Saliva on college campuses

Used in the proper context, saliva may still be useful in tracking down even asymptomatic infections. College campuses across the US, for example, are using saliva-based tests to screen students and staff.

“Campus is a high-risk environment for transmission of the virus, so even if you don’t have the traditional symptoms, you’re still considered at risk,” Banister says. “Because of that . . . we wanted to make sure that college students who may not suffer any ill effects are also not contributing to our city-wide number of cases by spreading it.”

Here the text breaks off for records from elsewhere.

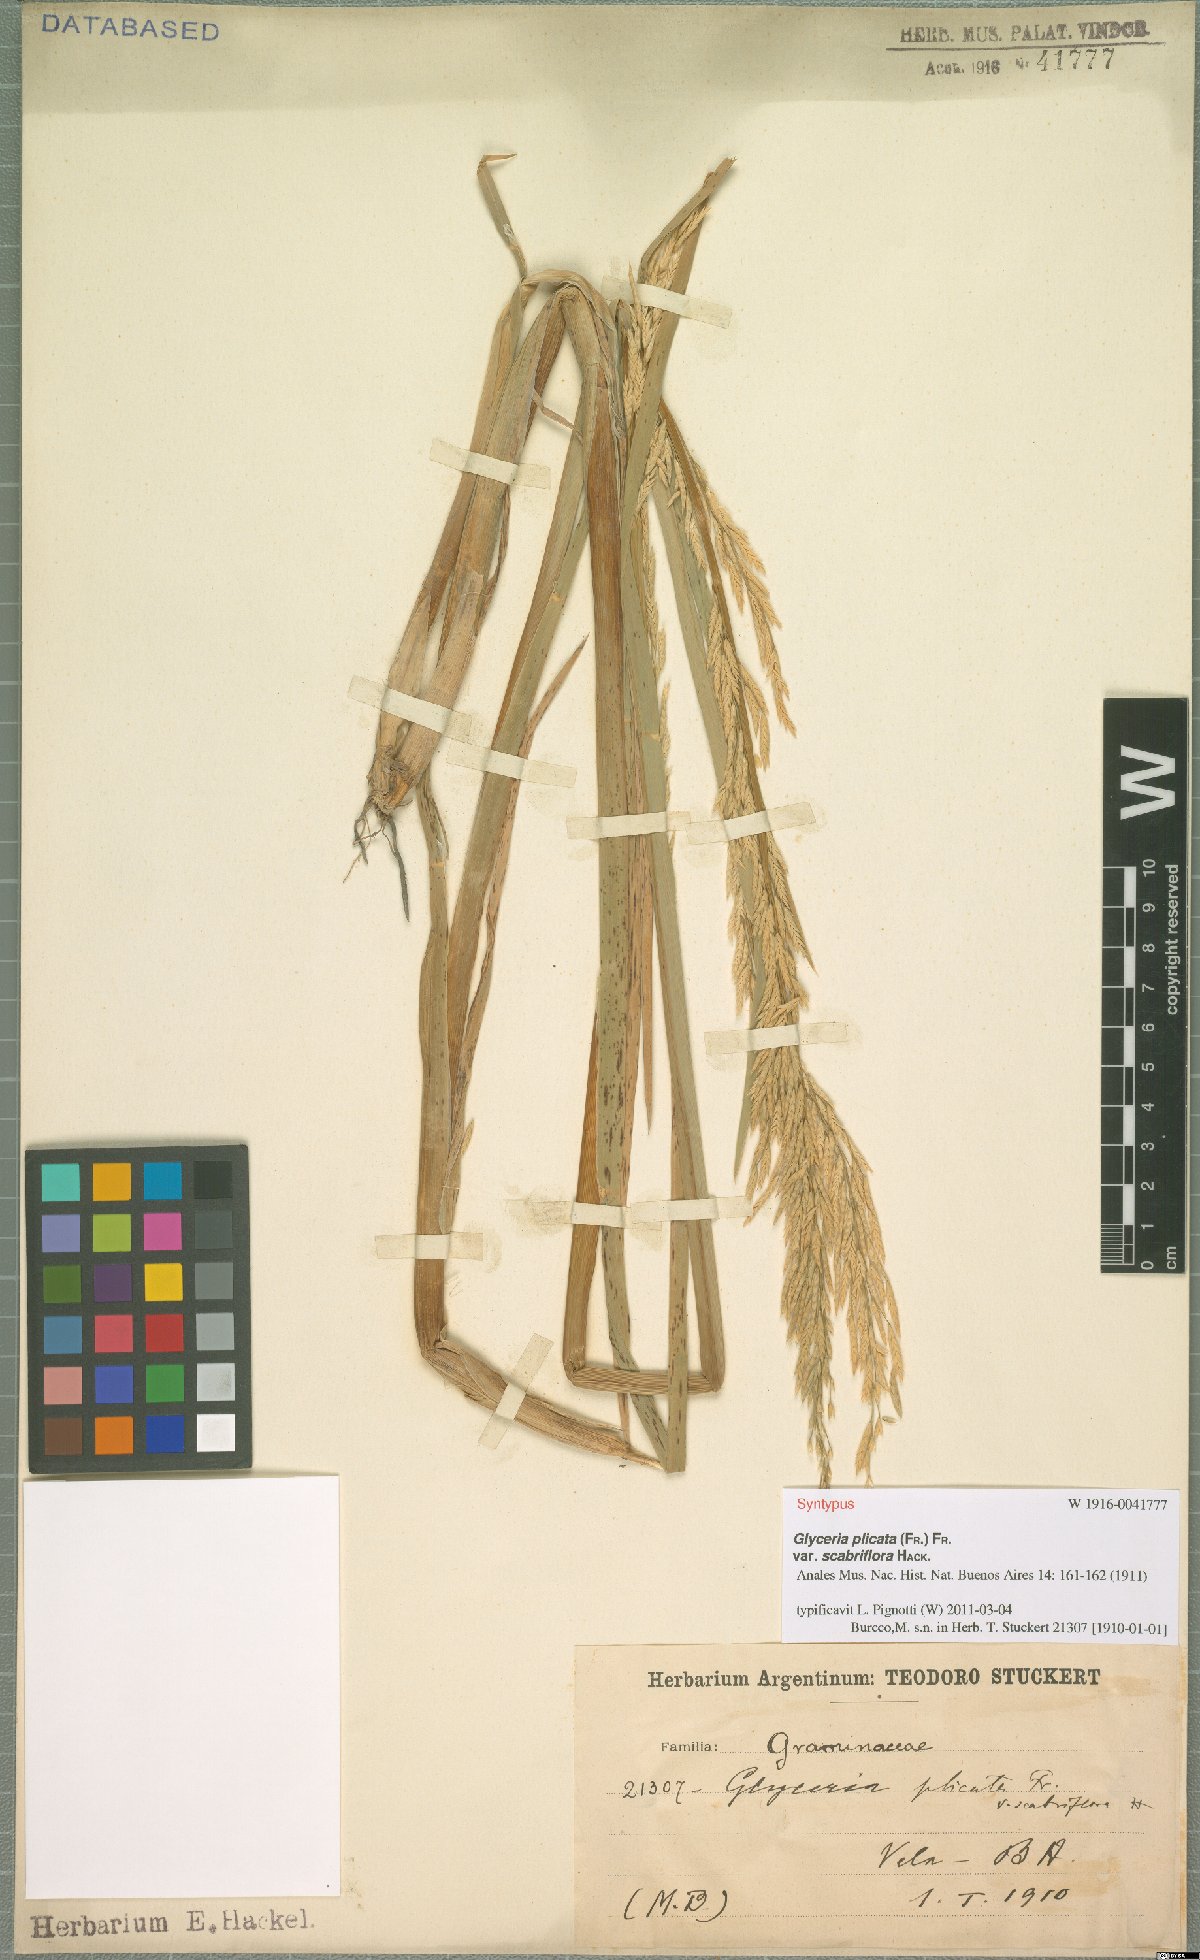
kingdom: Plantae
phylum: Tracheophyta
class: Liliopsida
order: Poales
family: Poaceae
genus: Glyceria
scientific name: Glyceria notata
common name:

The University of South Carolina is using saliva to test as many as 1,200 students a day for COVID-19.
University of South Carolina Communications

The University of South Carolina, located in Columbia, recently began testing as many as 1,200 student volunteers a day using Banister’s saliva test, hoping to catch invisible infections in its students. Rather than testing each person once, the university has opened the testing up to students on a repeat basis, with results arriving within 24 hours. Through this mass testing, the university has identified clusters in campus fraternities and sororities, and as of today (October 9) has 33 active cases among students.

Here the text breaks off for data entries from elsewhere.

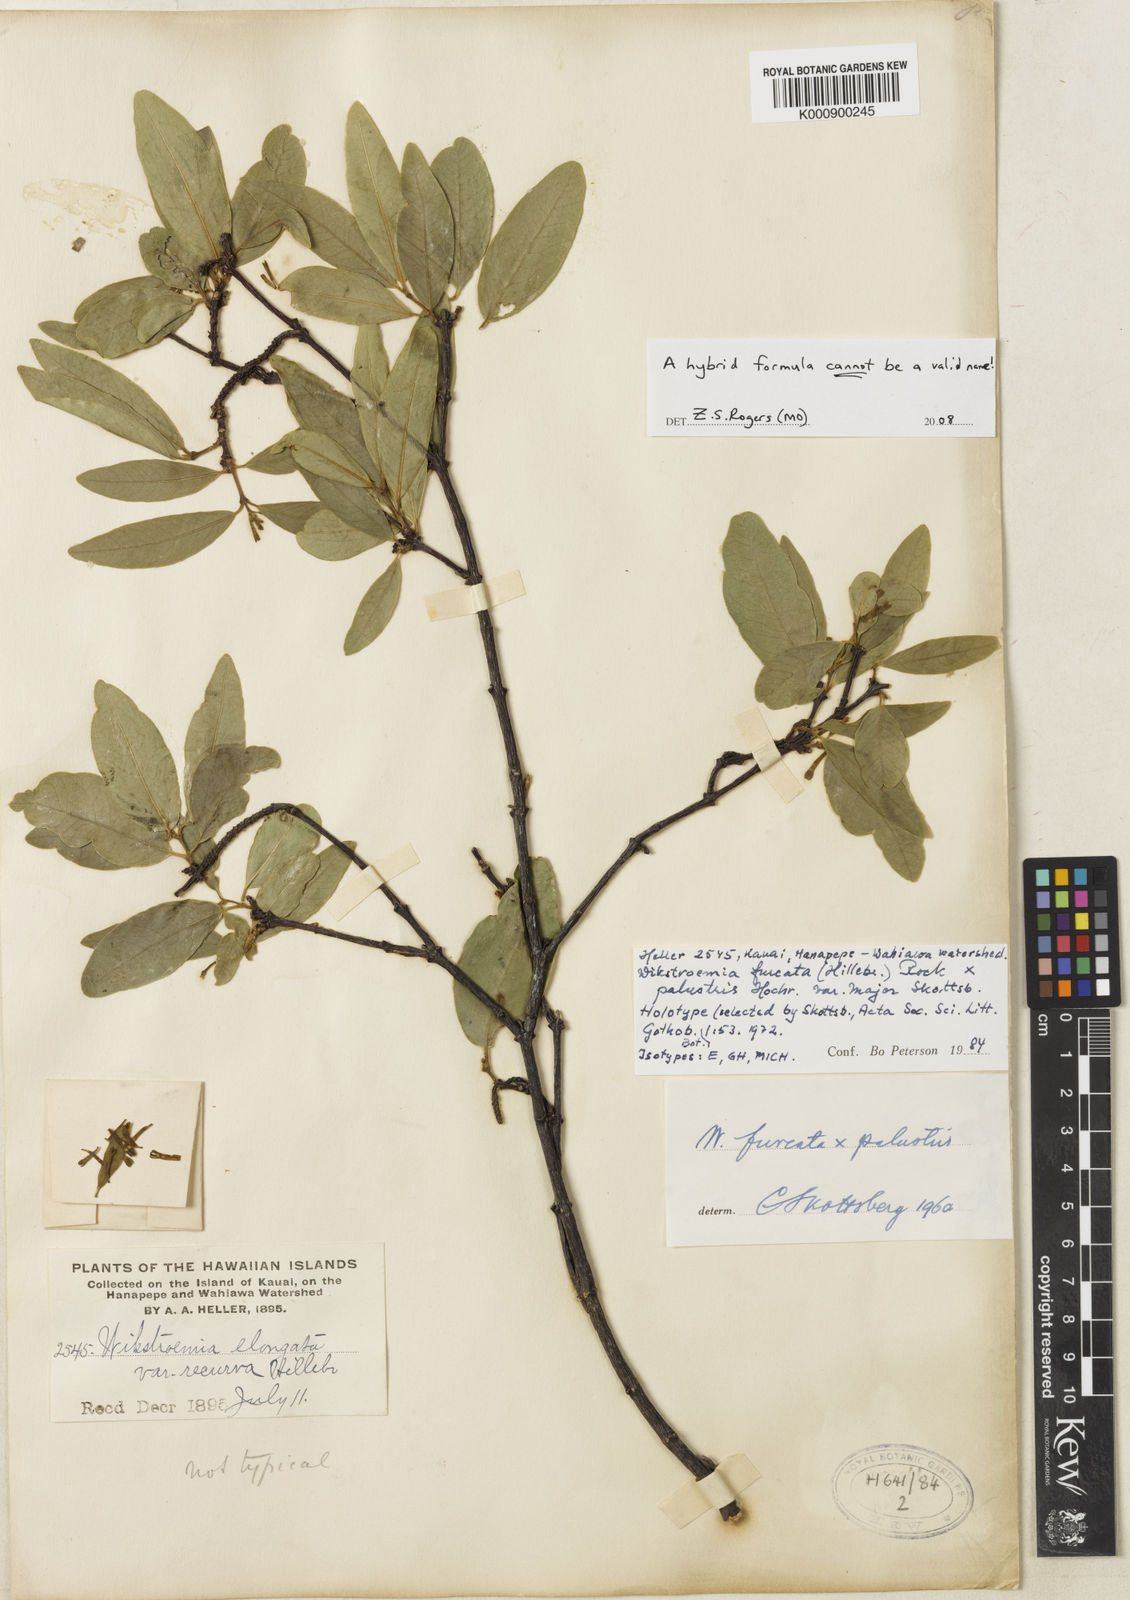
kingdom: Plantae
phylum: Tracheophyta
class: Magnoliopsida
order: Malvales
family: Thymelaeaceae
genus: Wikstroemia
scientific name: Wikstroemia furcata
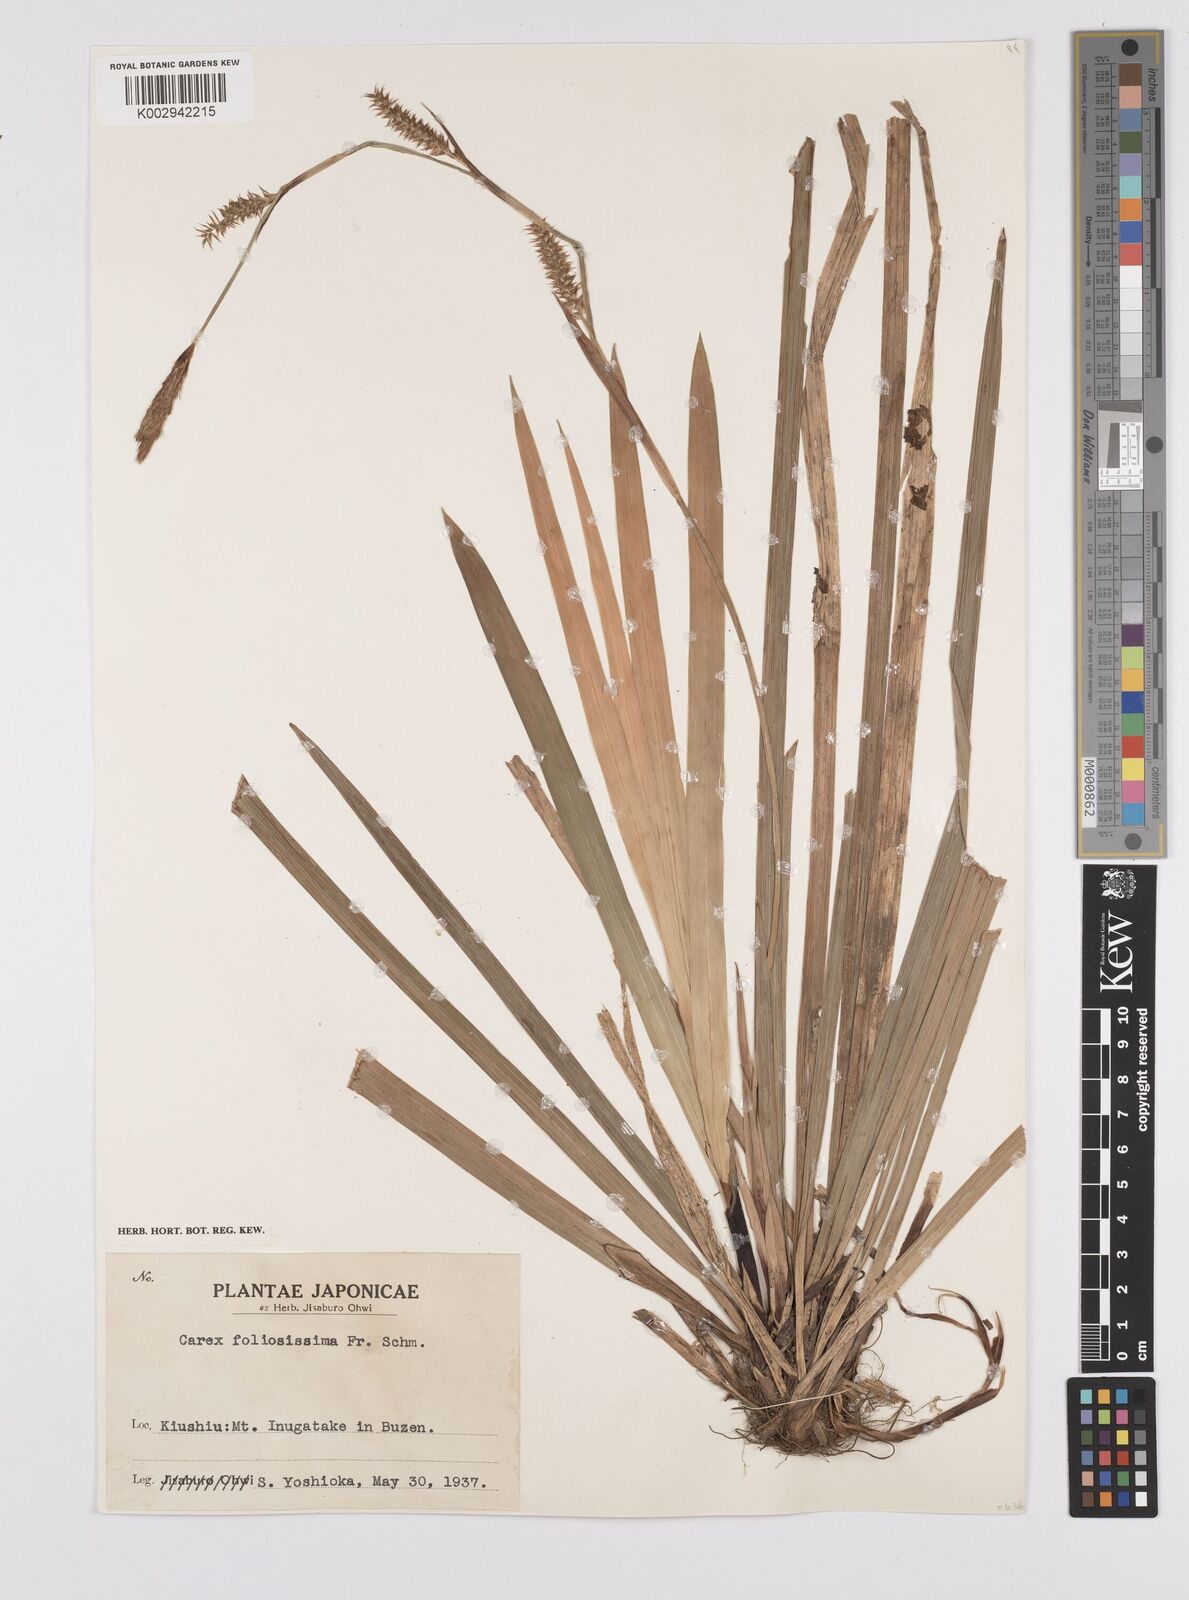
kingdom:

Even if the tests are not as sensitive as swabs, the sheer number and repetition makes it possible to catch an infection that may have been missed the day before. “If they’re people who might be coming regularly through a clinic, you’ll probably still get quite a bit of information, even if it wasn’t performing as sensitively,” Wyllie says. Testing on this scale with saliva also requires fewer supplies, such as the swabs and reagents that have become scarce during the pandemic, and people are more likely to sit for repeated tests if they only need to spit into a cup. 

Banister also recruited two students living in the same house—one with a confirmed diagnosis and one at risk of contracting the virus—to undergo pairwise, daily sampling for comparisons between swabs and saliva. She found that over the first two weeks of the infection, there was a “remarkable” concurrence between the cycle numbers detected in saliva and nasopharyngeal swabs in the positive patient (the at-risk student never tested positive), meaning that saliva “is as sensitive as the nasopharyngeal swab,” Banister tells The Scientist.

At the end of two weeks, the two samples diverged, with swabs continuing to detect virus for several more days. Banister attributes this finding not to a higher sensitivity of the swab test, but to the mechanics of the human body: saliva turns over much more quickly in the mouth, while the lungs and nasal cavity can hold the virus for longer, leading to positive results even when a person may no longer be infectious. 

How a positive diagnosis relates to infectiousness—and how clinicians should use Ct numbers to decide if someone should remain quarantined—isn’t yet clear. The next step, all three researchers agree, will be to look into these questions. Based on her preliminary findings, Banister says, “I think that the saliva detection is actually more representative of who is infectious.”